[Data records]
--- START ---
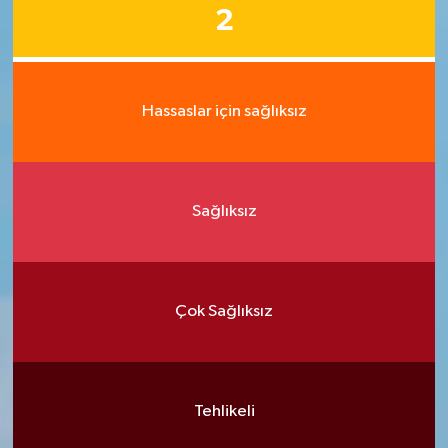
2
Hassaslar için sağlıksız
Sağlıksız
Çok Sağlıksız
Tehlikeli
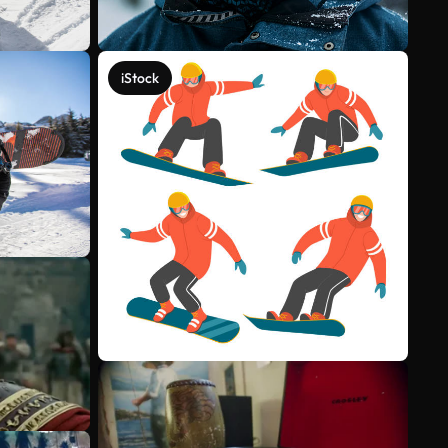
iStock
--- END ---
**WHAT THIS TASK INVOLVES**
Restate the preceding entries in full, word for word, with the pictures removed.

**ANSWER SPACE**
2
Hassaslar için sağlıksız
Sağlıksız
Çok Sağlıksız
Tehlikeli
iStock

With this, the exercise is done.